Das mindeste, was dazu gesagt werden kann, ist, daß wir es hier mit einer
Art von „Leugnung“ zu tun haben. Der Westen zögert nicht, „Leugner“ der
Schandtaten, die am jüdischen Volk begangen wurden, zu inhaftieren, erkennt
aber den „Friedensnobelpreis“ „Leugnern“ der Schändlichkeiten zu, die über
lange Zeit durch den Kolonialismus dem chinesischen Volk zugefügt wurden!

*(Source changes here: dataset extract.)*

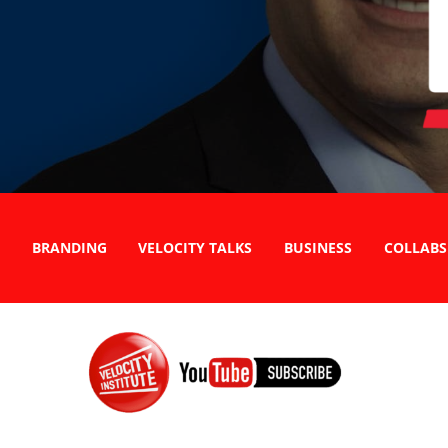
BRANDING
VELOCITY TALKS
BUSINESS
COLLABS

Leider verhält sich die Linke nicht viel anders, jene Linke, die sich davor
hütete, die seinerzeitige Verhaftung David Irvings und anderer Vertreter
derselben Strömung, die noch im Gefängnis sind, zu verurteilen, die aber
jetzt Loblieder auf Liu Xiaobo singt.
Liu Xiaobo beschränkte sich allerdings nicht darauf, seine Meinungen zum
Ausdruck zu bringen, seien sie auch „schändlich“ (wie die South China
Morning Post meinte). Nachdem er 1988 drei Jahrhunderte kolonialer
Herrschaft in China herbeigerufen hatte, kehrte er ein Jahr später in aller
Eile (auf eigene Initiative?) aus den USA nach China zurück, um an der
Revolte auf dem Tienanmen-Platz teilzunehmen und seinen Traum zu
verwirklichen.
Es handelt sich um einen Traum, für dessen Verwirklichung er weiter arbeiten
wollte, wie sein Jubel (in einem Interview 2006 mit einem schwedischen
Journalisten) über den US-Krieg für den Demokratieexport in den Irak zeigt.
Wie man sehen kann, handelt es sich um jemanden, der direkt die koloniale
Herrschaft für sein Land und indirekt einen Angriffskrieg beschwört. Sein
Traum hat ihm zu gleicher Zeit die Haft in einem chinesischen Gefängnis und
den „Friedensnobelpreis“ eingetragen.